US 12,292,784 B2
Systems and methods for evaluating, validating, correcting, and loading data feeds based on artificial intelligence input
Vijaya Kumar Vegulla, Telangana (IN); Rama Venkata S. Kavali, Frisco, TX (US); Venugopala Rao Randhi, Telangana (IN); and Damodarrao Thakkalapelli, Agoura Hills, CA (US)
Assigned to BANK OF AMERICA CORPORATION, Charlotte, NC (US)
Filed by BANK OF AMERICA CORPORATION, Charlotte, NC (US)
Filed on Jan. 22, 2024, as Appl. No. 18/418,458.
Application 18/418,458 is a continuation of application No. 17/680,561, filed on Feb. 25, 2022, granted, now 11,947,411.
Prior Publication US 2024/0160512 A1, May 16, 2024
This patent is subject to a terminal disclaimer.
Int. Cl. G06F 11/07 (2006.01); G06F 11/34 (2006.01)
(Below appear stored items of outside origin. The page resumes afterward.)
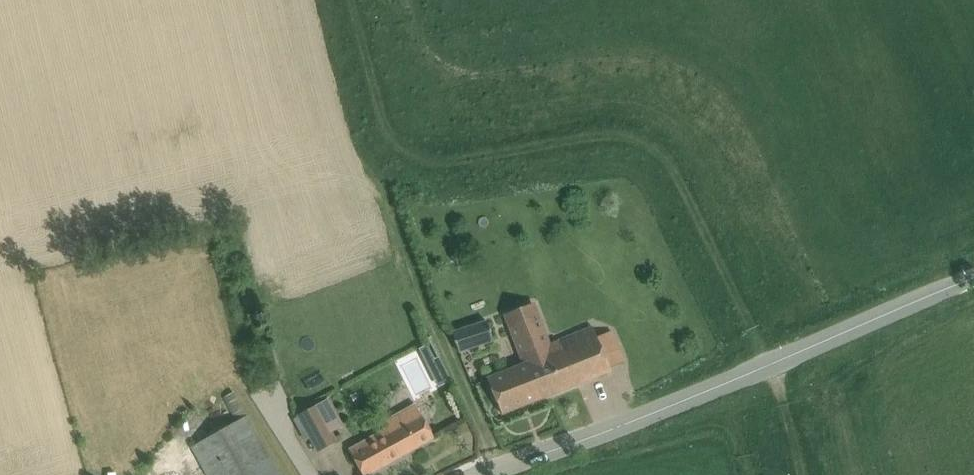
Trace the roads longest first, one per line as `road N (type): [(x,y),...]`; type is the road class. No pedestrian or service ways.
road 1 (track): [(802,474),(770,363),(677,175),(631,137),(451,163),(418,158),(393,141),(383,117),(351,0)]
road 2 (tertiary): [(473,474),(677,402),(973,276)]

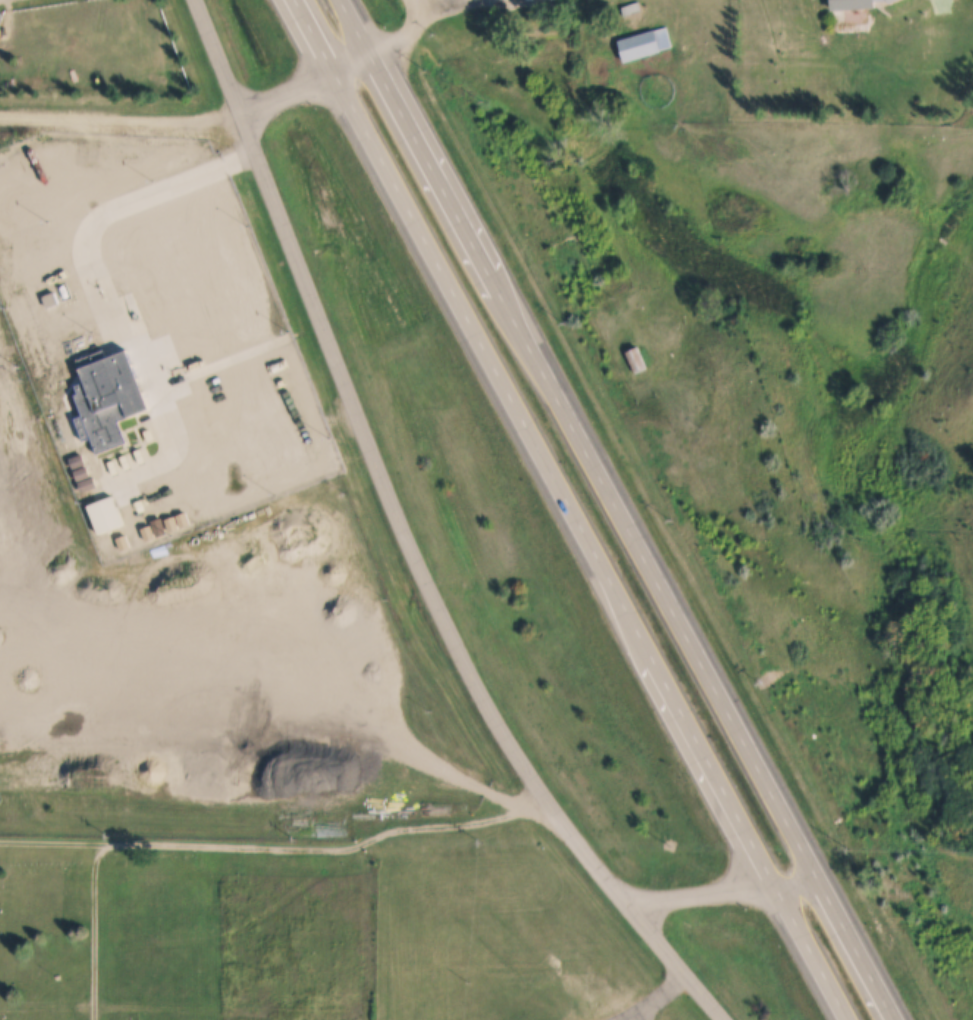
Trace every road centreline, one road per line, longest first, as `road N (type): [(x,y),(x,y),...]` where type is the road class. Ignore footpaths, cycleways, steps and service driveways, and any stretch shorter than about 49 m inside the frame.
road 1 (trunk): [(297,0),(853,1019)]
road 2 (trunk): [(896,1019),(340,0)]
road 3 (residential): [(726,1019),(565,823),(471,674),(375,462),(197,0)]
road 4 (residential): [(410,0),(425,22),(312,88),(243,116),(0,119)]
road 5 (residential): [(631,909),(816,869)]

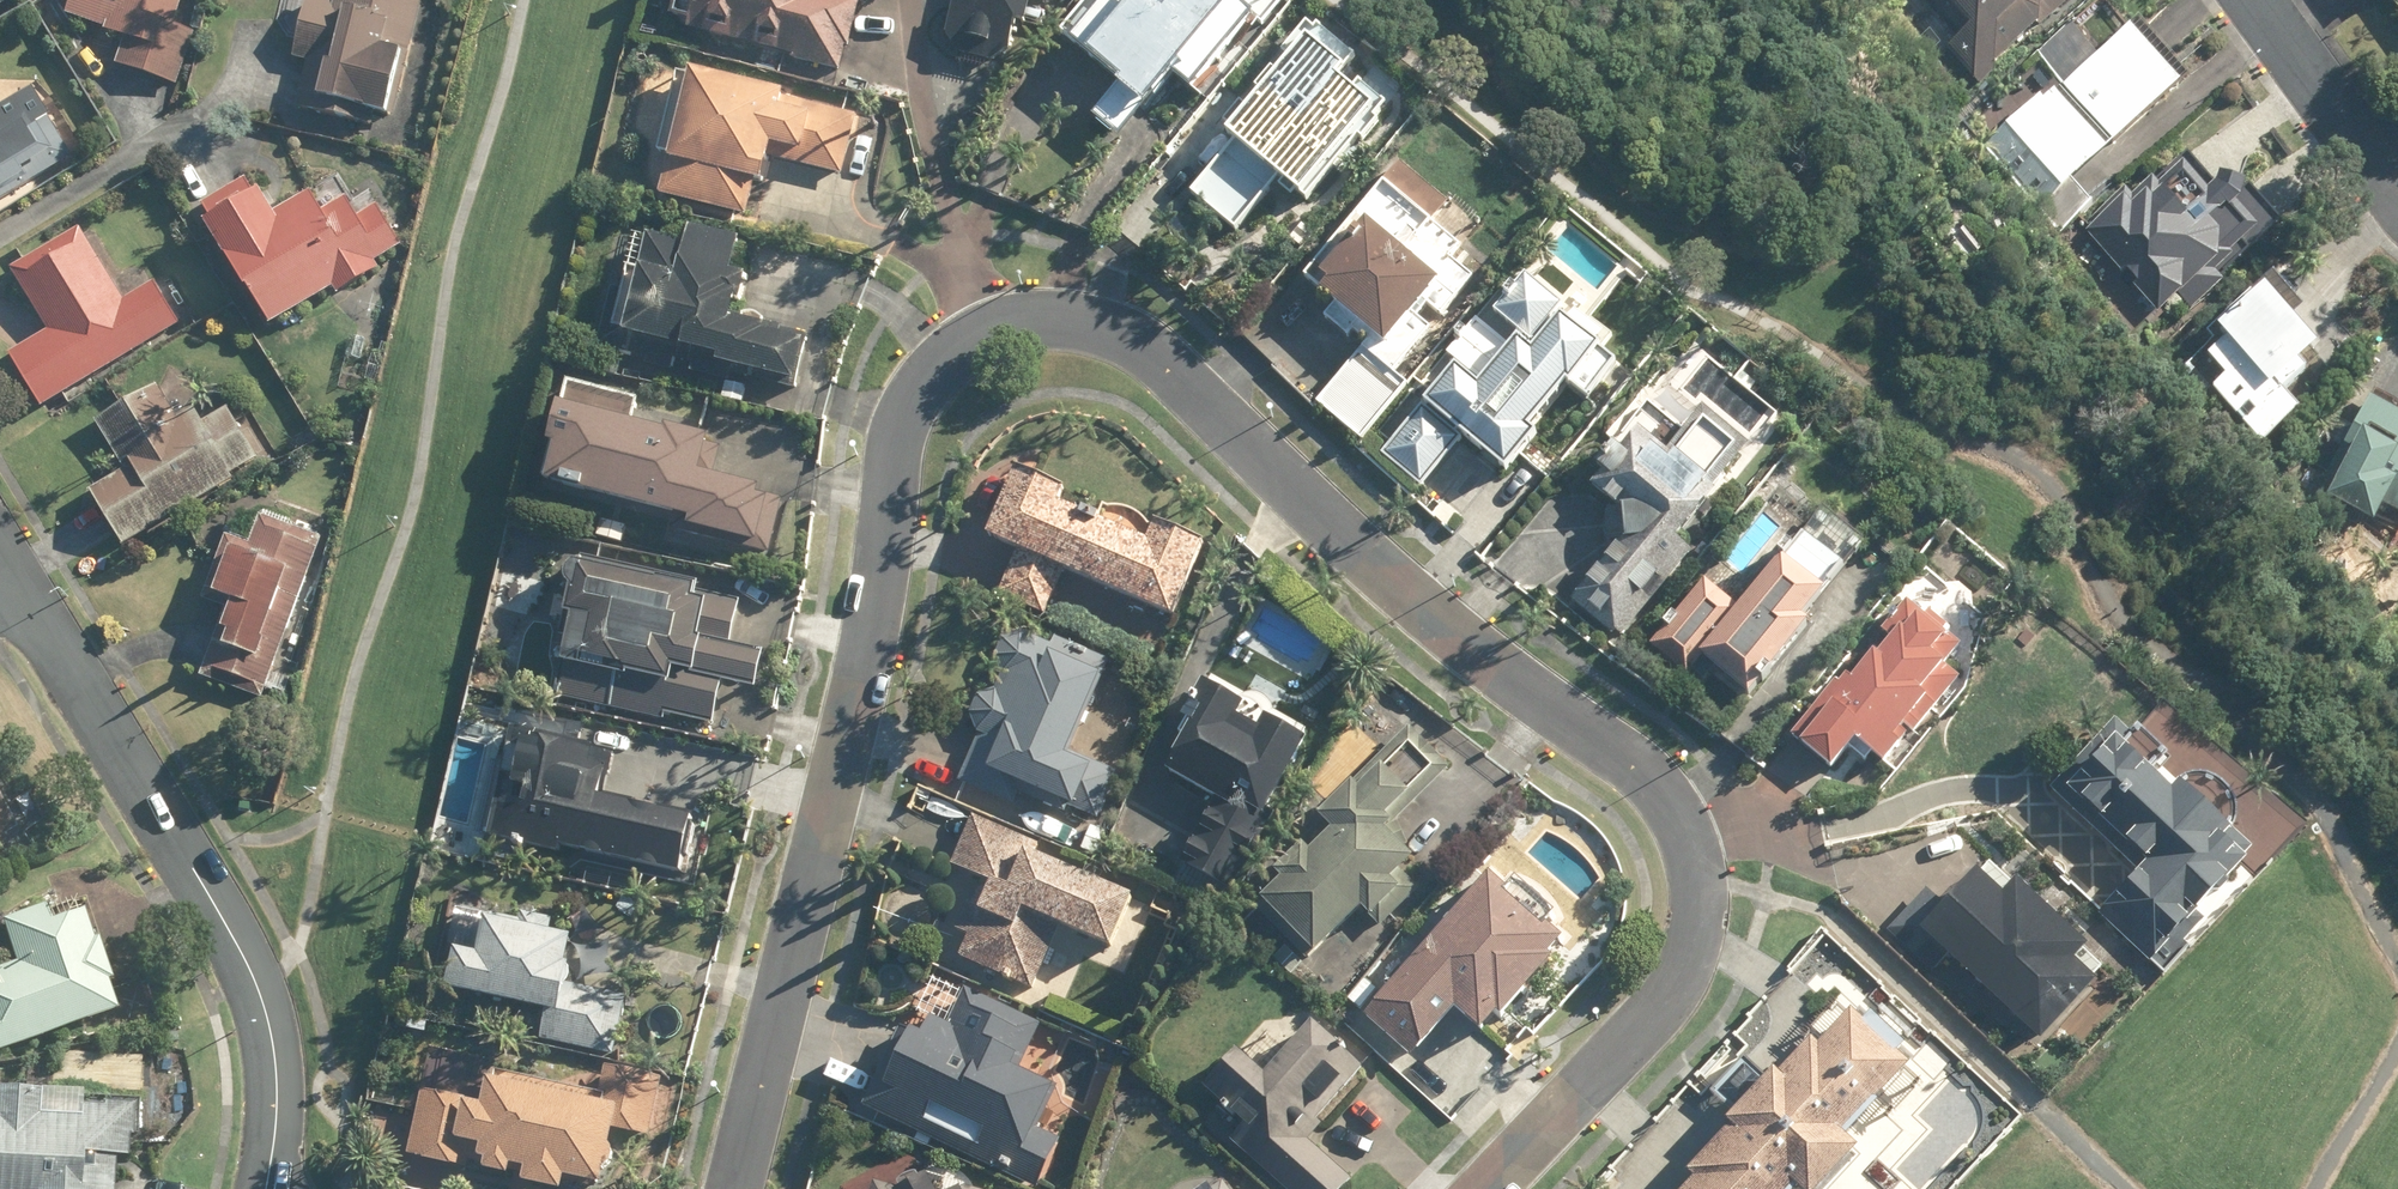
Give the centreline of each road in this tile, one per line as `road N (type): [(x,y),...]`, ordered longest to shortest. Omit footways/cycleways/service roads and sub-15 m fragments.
road 1 (residential): [(1489,1188),(1643,1035),(1672,990),(1691,937),(1694,858),(1671,805),(1505,679),(1144,354),(1093,324),(1024,318),(938,355),(905,407),(891,458),(863,658)]
road 2 (residential): [(5,563),(238,938),(272,1034),(278,1110),(260,1188)]
road 3 (residential): [(863,658),(733,1188)]
road 4 (residential): [(2256,0),(2397,189)]

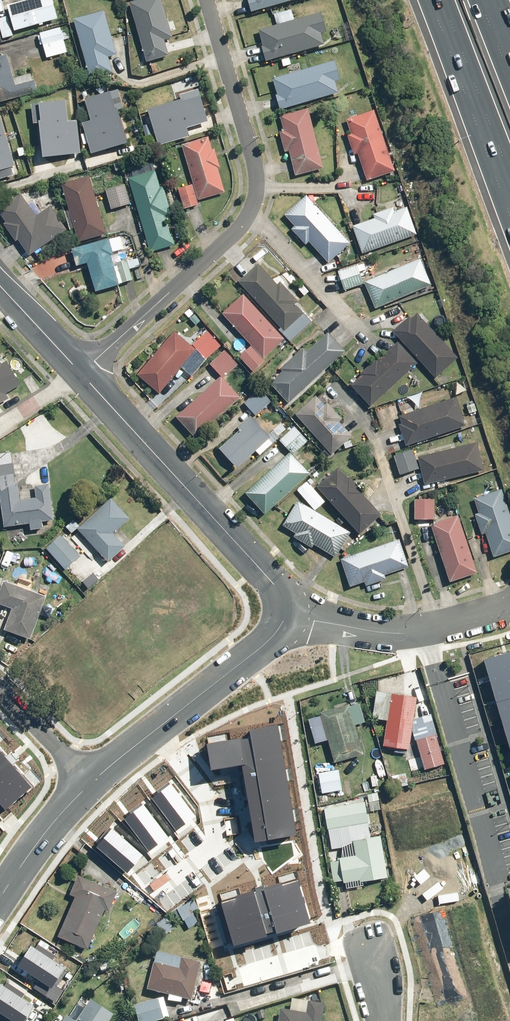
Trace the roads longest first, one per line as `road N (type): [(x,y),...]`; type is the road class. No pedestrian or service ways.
road 1 (residential): [(207,0),(256,168),(250,215),(78,373)]
road 2 (tertiary): [(299,611),(78,373)]
road 3 (residential): [(509,608),(440,628),(376,632),(299,611)]
road 4 (residential): [(163,725),(215,788),(225,839),(161,886)]
road 5 (motorway): [(509,172),(442,0)]
road 6 (tertiary): [(299,611),(163,725)]
road 7 (tertiary): [(91,783),(54,820),(0,899)]
road 8 (residential): [(0,688),(91,783)]

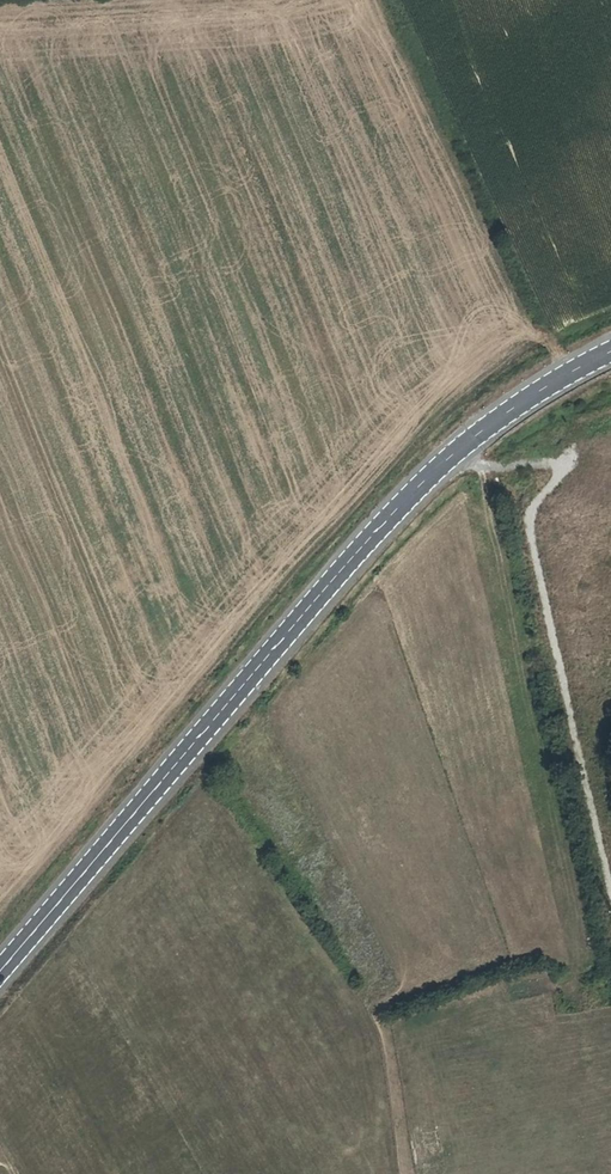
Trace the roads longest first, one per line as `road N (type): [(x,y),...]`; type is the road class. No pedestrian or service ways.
road 1 (tertiary): [(610,352),(479,434),(364,545),(0,971)]
road 2 (track): [(610,521),(560,658),(610,886)]
road 3 (track): [(455,456),(501,469),(573,462),(610,520)]

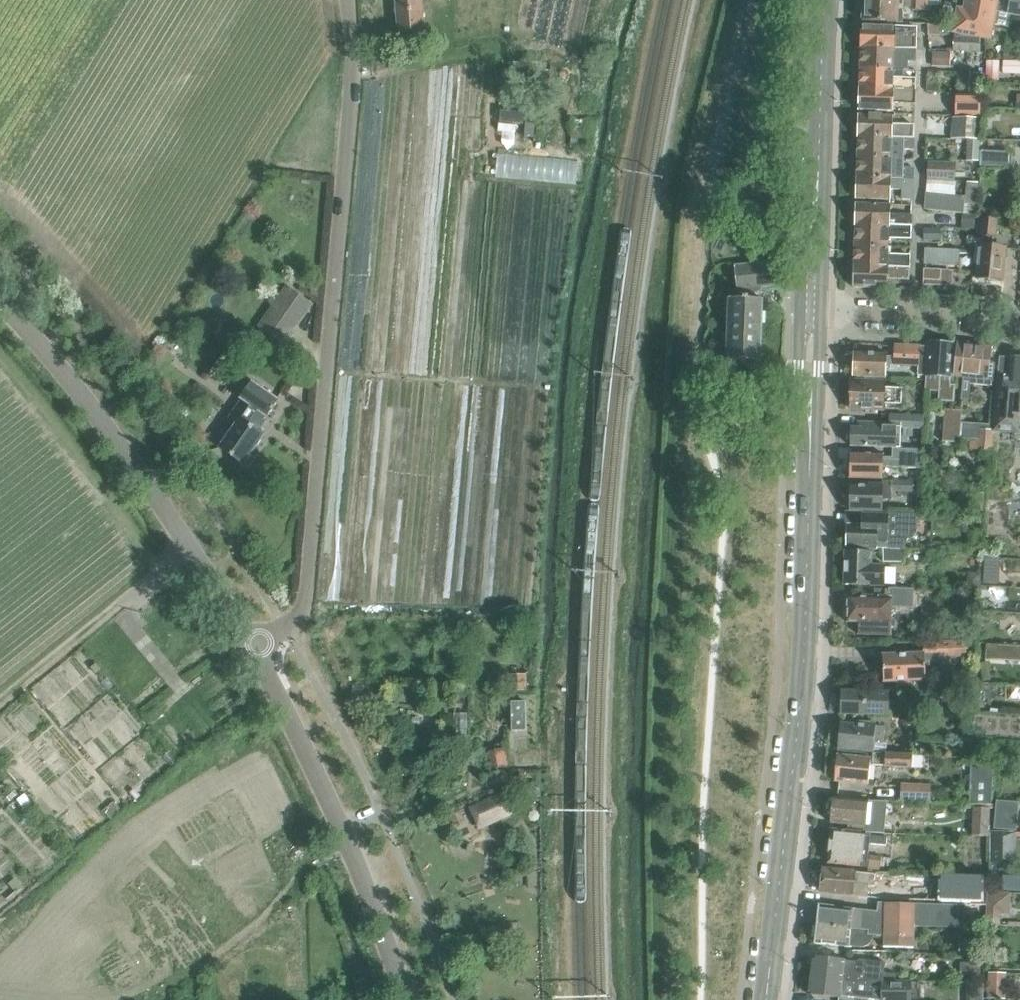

CPC G06F 11/0754 (2013.01) [G06F 11/0715 (2013.01); G06F 11/0793 (2013.01); G06F 11/3452 (2013.01)] 20 Claims
OG exemplary drawing
 
1. A system for evaluating, validating, correcting, and loading data feeds based on artificial intelligence input, the system comprising:
at least one non-transitory storage device; and
at least one processing device coupled to the at least one non-transitory storage device, wherein the at least one processing device is configured to:
receive a data feed from a source for loading to a target data structure;
apply a first machine learning model to the data feed, where the first machine learning model has been trained using first historical data to determine thresholds for likelihoods of data feeds failing to load, wherein the thresholds are determined based on (i) sizes of data feeds associated with higher likelihoods of failing to load and (ii) associations of the data feeds with repeat failure histories, and wherein the first historical data comprises characteristics of historical data feeds and outcomes of loading the historical data feeds;
determine, using the first machine learning model and based on characteristics of the data feed, a threshold for a likelihood of the data feed failing to load;
analyze, based on historical feed data, metadata of the data feed to determine a likelihood of the data feed failing to load;
determine whether the likelihood of the data feed failing to load satisfies the threshold;
determine whether the data feed is associated with a recent rejection of another data feed based on characteristics of the data feed, characteristics of historical data feeds, the source from which the data feed was received, and the target data structure to which the data feed is to be loaded;
load, based on determining that the likelihood of the data feed failing to load satisfies the threshold and based on determining that the data feed is not associated with the recent rejection of the other data feed, the data feed to the target data structure;
determine, after loading the data feed to the target data structure, whether the data feed failed to load;
based on determining that the data feed failed to load, iteratively and until each subdivided data feed loads or is added to a failed data log:
apply a second machine learning model trained using second historical data to determine numbers of parts into which to split data feeds to have shortest times for at least one of successfully identifying errors or successfully loading the data feeds, wherein splitting the data feeds comprises, for a given data feed, dividing a total number of rows in the given data feed by a number N of parts and splitting the given data feed into the number N of subdivided data feeds each having the same number of rows;
determine, using the second machine learning model, a number N of parts into which to split the data feed;
subdivide, into N subdivided data feeds, the data feed or each of the subdivided data feeds that fails to load and that is not a single data row;
load each of the subdivided data feeds to the target data structure; and
for each of the subdivided data feeds that fails to load, correct an error in the subdivided data feed or add the subdivided data feed to the failed data log;
transmit, to a user device associated with the source, the failed data log; and
continuously retrain the first machine learning model and the second machine learning model using data and metadata associated with loaded data feeds, subdividing the loaded data feeds, correcting errors in the loaded data feeds, outcomes of attempts to load subdivided parts of the loaded data feeds, and outcomes of attempts to load loaded data feeds including corrected errors.